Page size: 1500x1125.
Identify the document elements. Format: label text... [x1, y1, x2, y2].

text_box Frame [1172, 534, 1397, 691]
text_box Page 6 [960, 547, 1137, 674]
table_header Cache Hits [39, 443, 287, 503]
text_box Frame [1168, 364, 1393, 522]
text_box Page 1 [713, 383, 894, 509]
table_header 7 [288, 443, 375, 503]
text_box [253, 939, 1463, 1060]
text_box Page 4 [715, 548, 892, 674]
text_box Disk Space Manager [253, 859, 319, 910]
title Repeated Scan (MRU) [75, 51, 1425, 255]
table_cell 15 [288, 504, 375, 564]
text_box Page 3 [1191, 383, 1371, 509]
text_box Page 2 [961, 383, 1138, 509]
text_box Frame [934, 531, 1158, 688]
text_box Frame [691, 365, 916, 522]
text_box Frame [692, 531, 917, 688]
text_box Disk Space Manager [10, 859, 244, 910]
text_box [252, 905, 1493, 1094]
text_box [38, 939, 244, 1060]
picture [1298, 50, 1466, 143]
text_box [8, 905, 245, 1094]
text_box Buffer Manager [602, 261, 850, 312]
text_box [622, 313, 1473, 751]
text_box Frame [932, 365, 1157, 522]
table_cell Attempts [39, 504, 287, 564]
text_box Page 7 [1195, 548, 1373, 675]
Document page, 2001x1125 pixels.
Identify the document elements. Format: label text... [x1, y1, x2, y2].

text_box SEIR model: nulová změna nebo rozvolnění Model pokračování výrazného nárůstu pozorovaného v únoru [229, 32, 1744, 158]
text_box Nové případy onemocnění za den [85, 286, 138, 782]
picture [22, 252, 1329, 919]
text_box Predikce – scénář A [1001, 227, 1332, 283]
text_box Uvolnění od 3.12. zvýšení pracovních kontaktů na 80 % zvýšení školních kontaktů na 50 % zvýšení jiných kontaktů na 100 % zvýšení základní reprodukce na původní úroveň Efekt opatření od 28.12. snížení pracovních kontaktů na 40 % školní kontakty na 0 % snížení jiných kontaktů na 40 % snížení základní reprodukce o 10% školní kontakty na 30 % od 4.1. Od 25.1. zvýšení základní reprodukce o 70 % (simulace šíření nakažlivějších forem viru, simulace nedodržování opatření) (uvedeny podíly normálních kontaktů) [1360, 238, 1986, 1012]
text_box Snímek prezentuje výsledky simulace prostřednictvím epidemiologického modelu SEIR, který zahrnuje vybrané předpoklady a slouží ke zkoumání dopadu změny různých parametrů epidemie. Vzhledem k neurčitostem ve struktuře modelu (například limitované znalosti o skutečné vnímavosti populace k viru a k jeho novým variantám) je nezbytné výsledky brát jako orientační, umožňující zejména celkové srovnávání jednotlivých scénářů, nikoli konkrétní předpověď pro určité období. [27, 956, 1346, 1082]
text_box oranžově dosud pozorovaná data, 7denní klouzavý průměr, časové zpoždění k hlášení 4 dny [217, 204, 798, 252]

| Work order |
Make an exact copy of the whole listing, so that no line is lost.

| Output below |
Page size: 1500x1125.
Identify the document elements. Format: label text... [x1, y1, x2, y2].

text_box Frame [1172, 534, 1397, 691]
text_box Page 6 [960, 547, 1137, 674]
table_header Cache Hits [39, 443, 287, 503]
text_box Frame [1168, 364, 1393, 522]
text_box Page 1 [713, 383, 894, 509]
table_header 7 [288, 443, 375, 503]
text_box [253, 939, 1463, 1060]
text_box Page 4 [715, 548, 892, 674]
text_box Disk Space Manager [253, 859, 319, 910]
title Repeated Scan (MRU) [75, 51, 1425, 255]
table_cell 15 [288, 504, 375, 564]
text_box Page 3 [1191, 383, 1371, 509]
text_box Page 2 [961, 383, 1138, 509]
text_box Frame [934, 531, 1158, 688]
text_box Frame [691, 365, 916, 522]
text_box Frame [692, 531, 917, 688]
text_box Disk Space Manager [10, 859, 244, 910]
text_box [252, 905, 1493, 1094]
text_box [38, 939, 244, 1060]
picture [1298, 50, 1466, 143]
text_box [8, 905, 245, 1094]
text_box Buffer Manager [602, 261, 850, 312]
text_box [622, 313, 1473, 751]
text_box Frame [932, 365, 1157, 522]
table_cell Attempts [39, 504, 287, 564]
text_box Page 7 [1195, 548, 1373, 675]
Document page, 2001x1125 pixels.
Identify the document elements. Format: label text... [x1, y1, x2, y2].

text_box SEIR model: nulová změna nebo rozvolnění Model pokračování výrazného nárůstu pozorovaného v únoru [229, 32, 1744, 158]
text_box Nové případy onemocnění za den [85, 286, 138, 782]
picture [22, 252, 1329, 919]
text_box Predikce – scénář A [1001, 227, 1332, 283]
text_box Uvolnění od 3.12. zvýšení pracovních kontaktů na 80 % zvýšení školních kontaktů na 50 % zvýšení jiných kontaktů na 100 % zvýšení základní reprodukce na původní úroveň Efekt opatření od 28.12. snížení pracovních kontaktů na 40 % školní kontakty na 0 % snížení jiných kontaktů na 40 % snížení základní reprodukce o 10% školní kontakty na 30 % od 4.1. Od 25.1. zvýšení základní reprodukce o 70 % (simulace šíření nakažlivějších forem viru, simulace nedodržování opatření) (uvedeny podíly normálních kontaktů) [1360, 238, 1986, 1012]
text_box Snímek prezentuje výsledky simulace prostřednictvím epidemiologického modelu SEIR, který zahrnuje vybrané předpoklady a slouží ke zkoumání dopadu změny různých parametrů epidemie. Vzhledem k neurčitostem ve struktuře modelu (například limitované znalosti o skutečné vnímavosti populace k viru a k jeho novým variantám) je nezbytné výsledky brát jako orientační, umožňující zejména celkové srovnávání jednotlivých scénářů, nikoli konkrétní předpověď pro určité období. [27, 956, 1346, 1082]
text_box oranžově dosud pozorovaná data, 7denní klouzavý průměr, časové zpoždění k hlášení 4 dny [217, 204, 798, 252]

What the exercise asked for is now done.